• _Directions_
Once you find the line with "kettle: present [18,143,137,235]" in the data below, transcribe exactly each line from there to the line with "air purifier: none", inclusive, and nothing else. Drop the pictures.

• _Extracted data_

· · ·

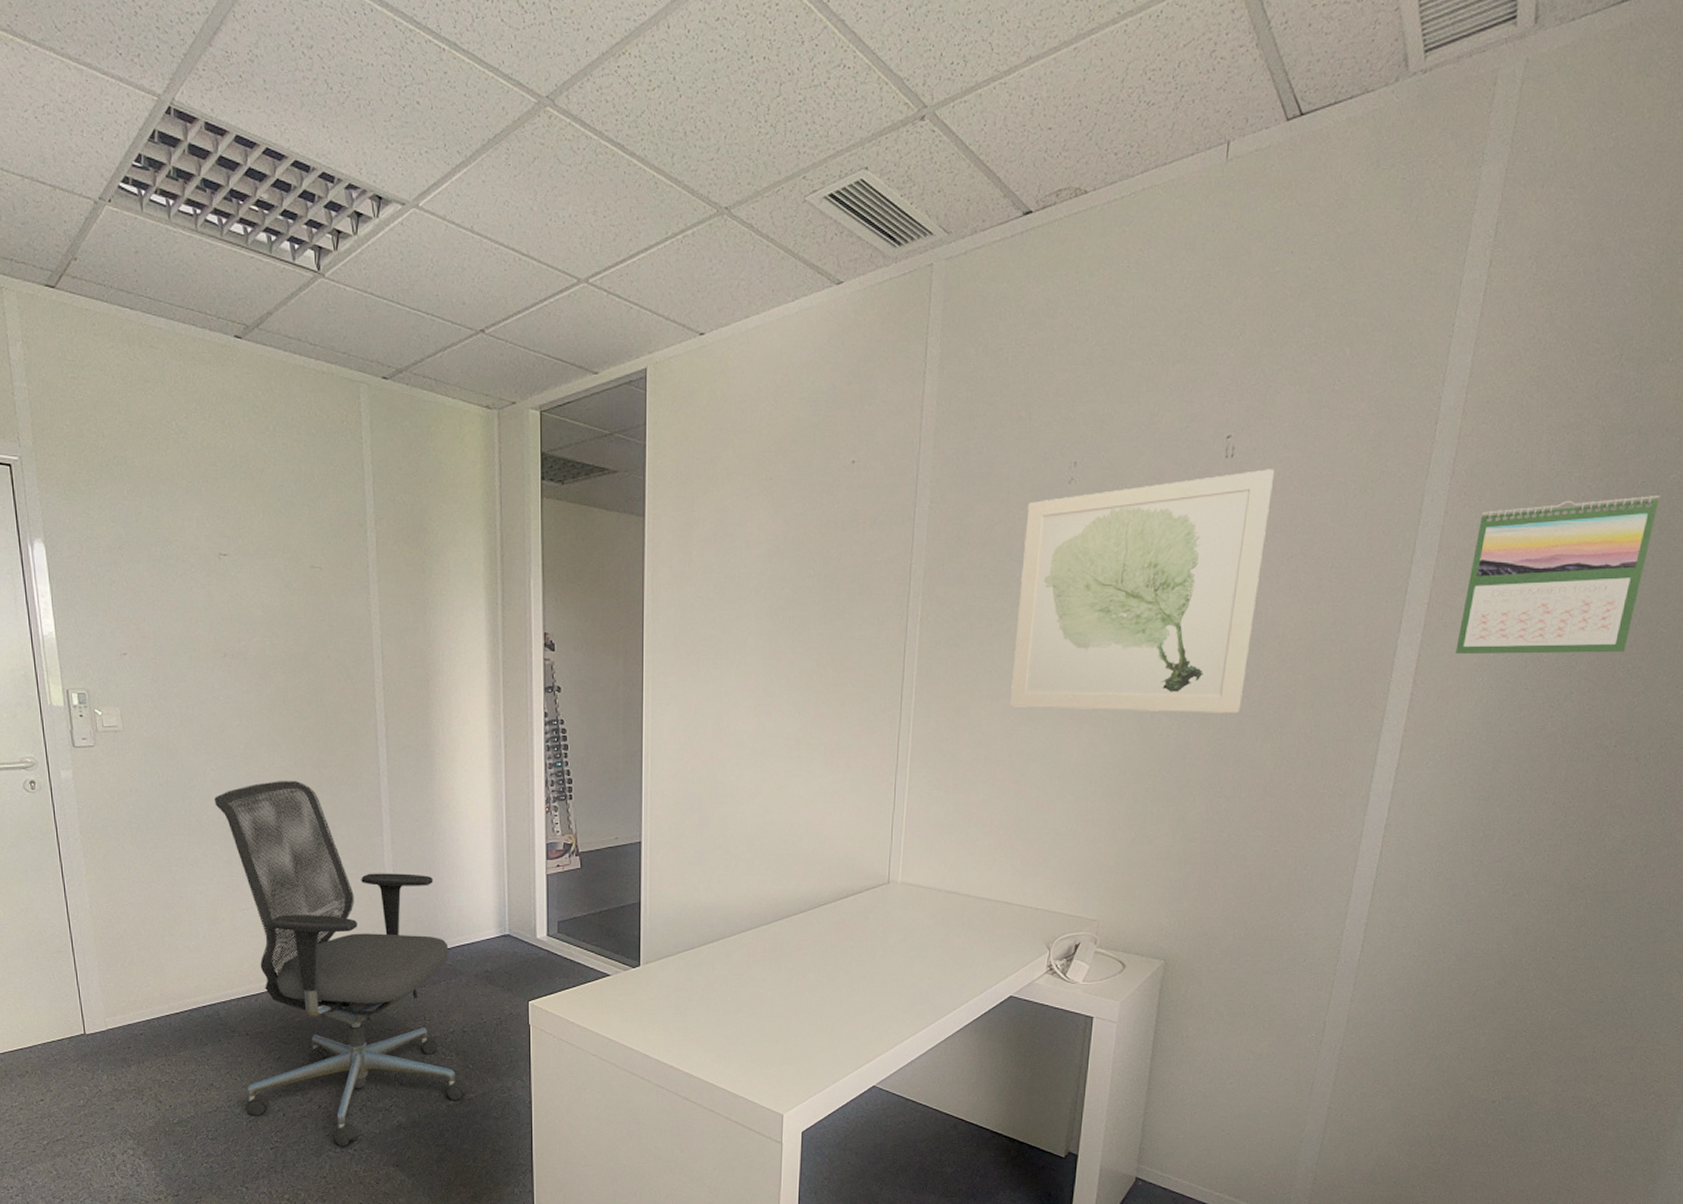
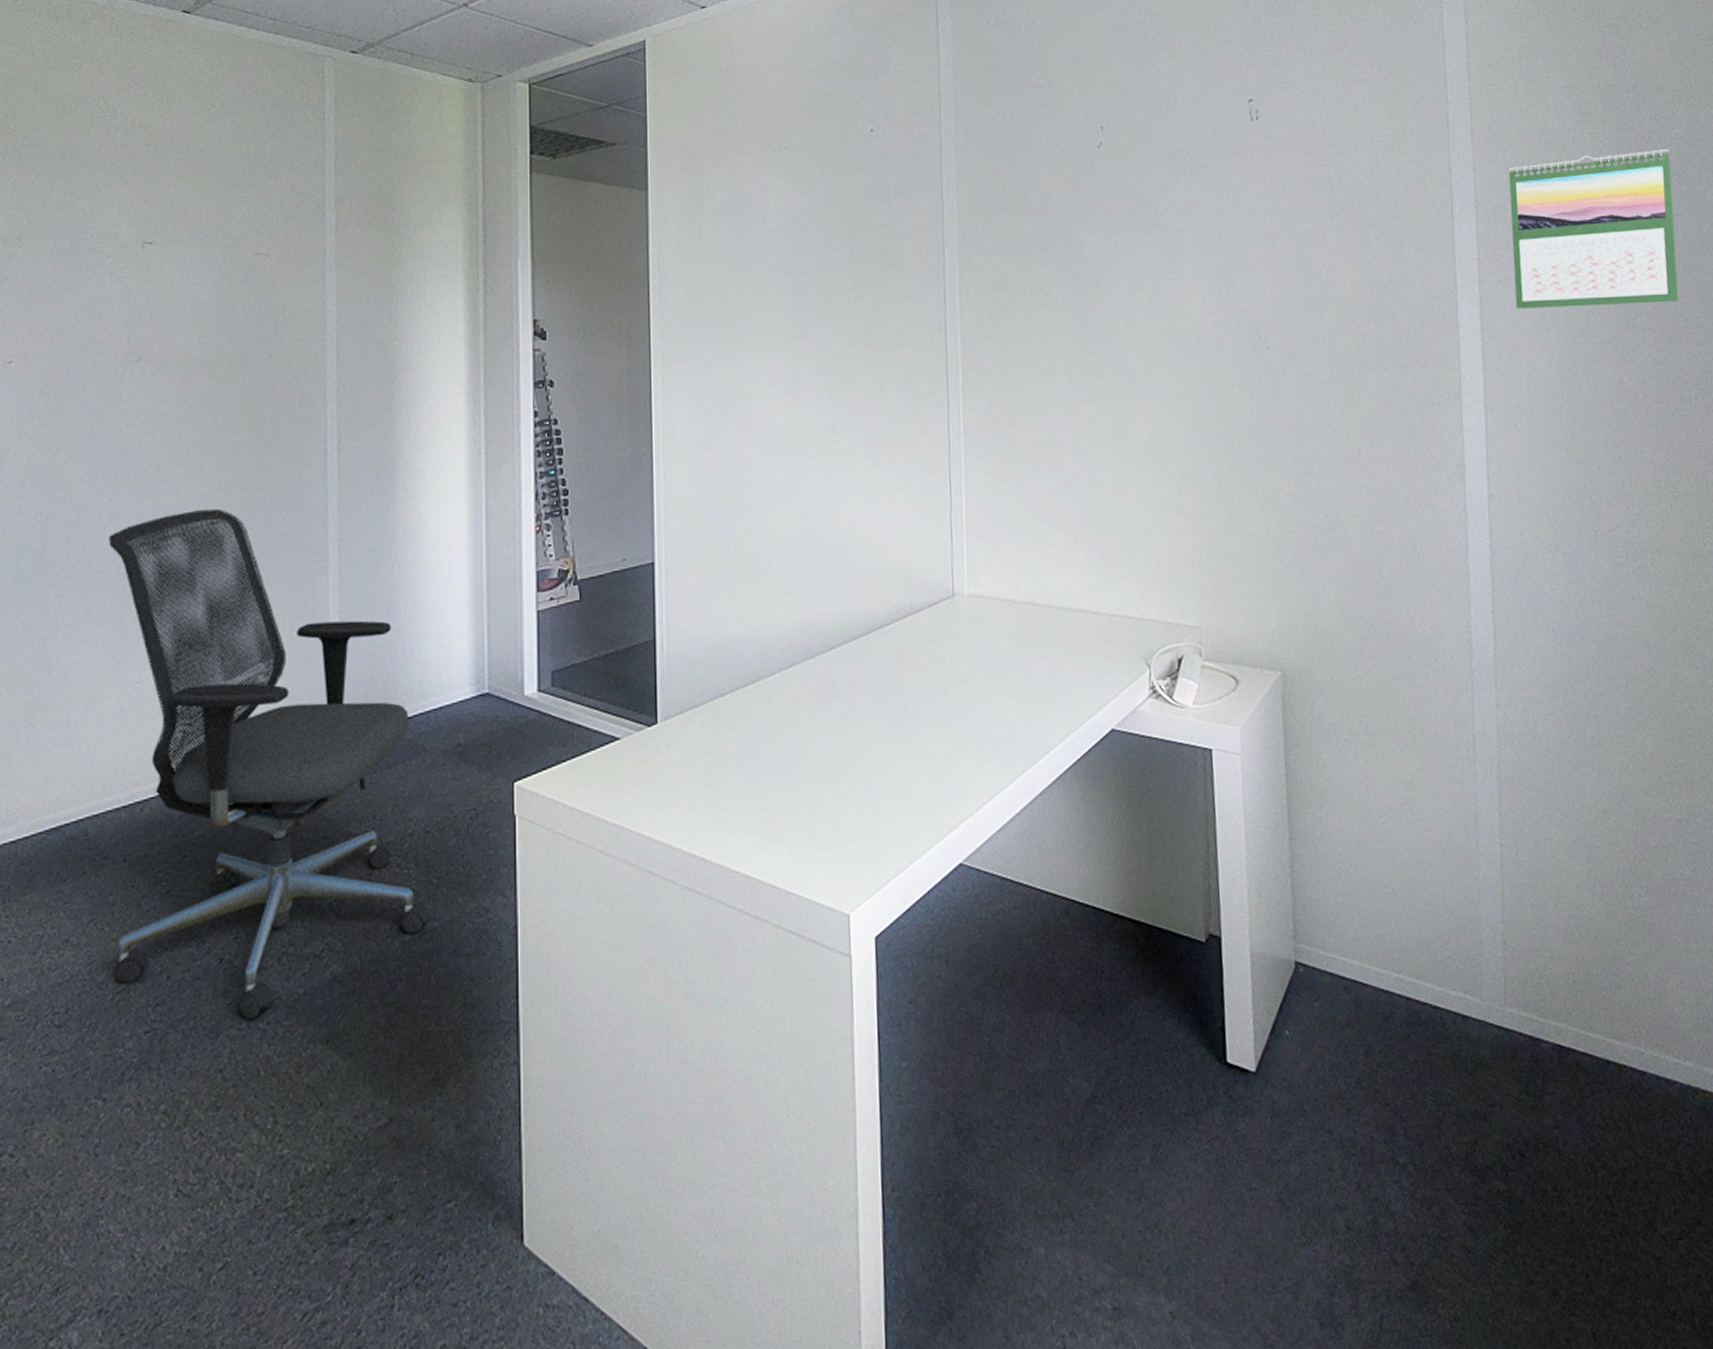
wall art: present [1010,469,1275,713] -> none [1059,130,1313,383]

· · ·

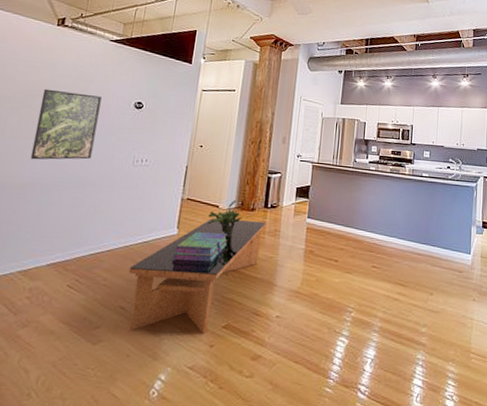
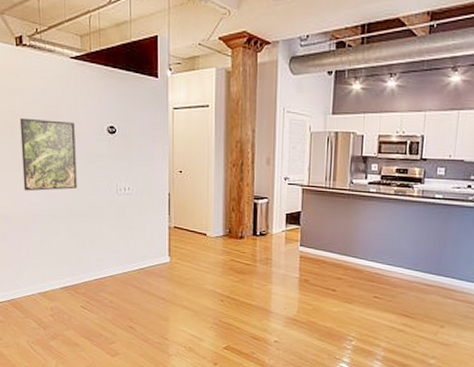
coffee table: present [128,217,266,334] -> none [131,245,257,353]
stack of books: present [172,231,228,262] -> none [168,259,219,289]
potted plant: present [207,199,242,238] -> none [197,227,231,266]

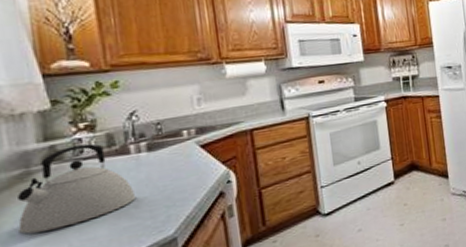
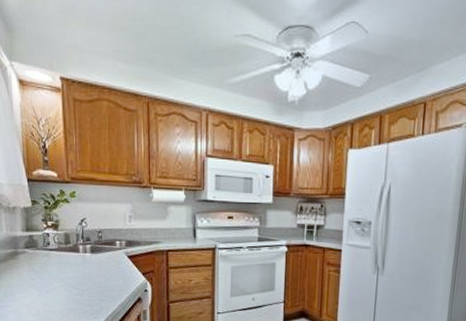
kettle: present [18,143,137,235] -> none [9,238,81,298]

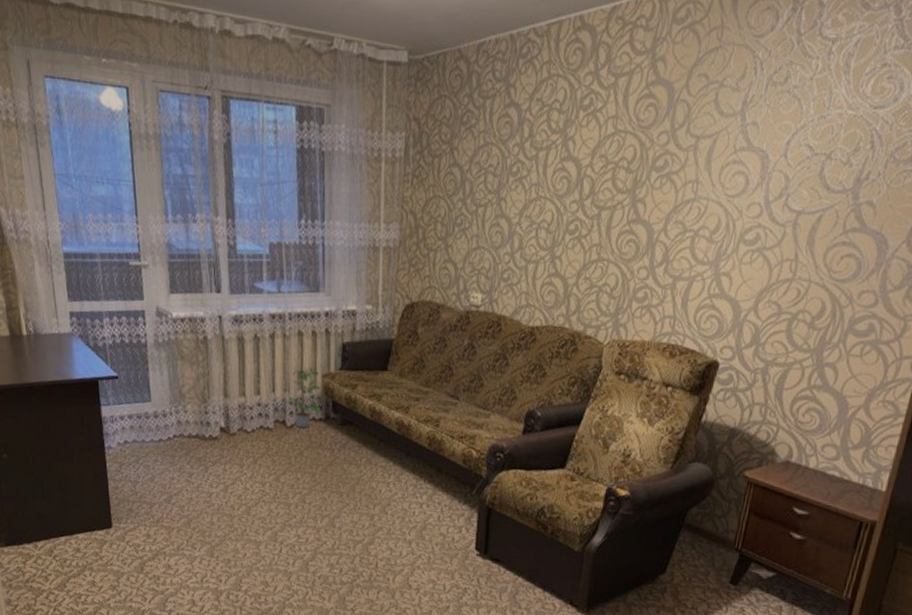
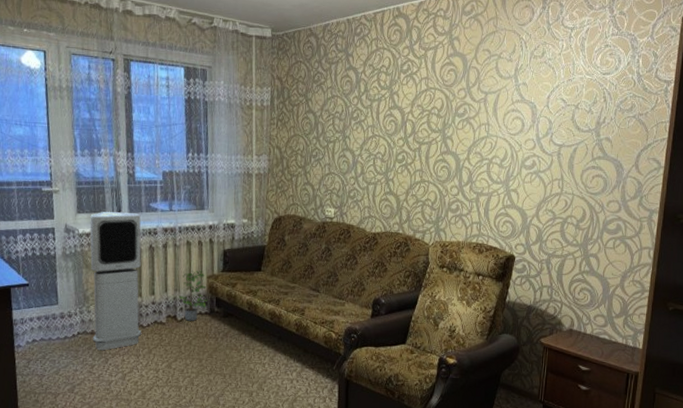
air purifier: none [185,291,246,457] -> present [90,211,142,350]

· · ·

• _Solution_
kettle: present [18,143,137,235] -> none [9,238,81,298]

air purifier: none [185,291,246,457] -> present [90,211,142,350]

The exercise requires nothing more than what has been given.